Troubling. Documents presented by the meeting participants show that issues to be discussed at the meetings included the different negative economic consequences of regulating coal ash as a hazardous waste. But the most important issue wasn't even mentioned in those documents: What do the provisions of RCRA say about regulating hazardous wastes? In other words, what did Congress specify when it made the relevant law? For me, this should be the only issue under consideration.
That is one of the real problems with these OIRA meetings regarding regulations. They distract agencies from fulfilling the statutory obligations under which they operate.
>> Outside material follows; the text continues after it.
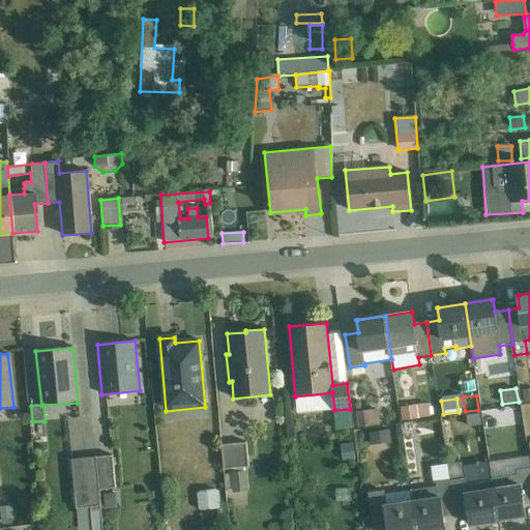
[(429,404),(401,408),(402,420),(431,416),(429,404)]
Instead of focusing on whether or not coal ash constitutes a hazardous waste for the purposes of RCRA, EPA must instead deflect attacks on the potential costs of doing what the law tells them to.
For the record, it seems pretty clear that coal ash constitutes a hazardous waste under RCRA. Specifically, RCRA directs EPA to regulate wastes if they exhibit certain hazardous “characteristics.” One of these characteristics is “toxicity.” Given all of the toxic substances that coal ash contains (e.g., arsenic, mercury, radioactive materials, and lead), there seems to be little question that coal ash constitutes a hazardous waste.
Under the terms of RCRA, however, consideration of the potential costs of regulating a particular type of waste has no relevance to the determination of whether or not that waste is hazardous. If the power plant, coal mining, and coal ash reuse industries don’t like it, they need to take their case to Congress to try to have RCRA amended. In the meantime, President Obama should tell OIRA to stop providing these industries with a forum in which they can excoriate EPA for the costs of a rule that has not even been proposed yet. Instead, OIRA should allow EPA to get back to the important work of actually producing a proposed rule, at which time industry can participate in the standard notice-and-comment process like everyone else.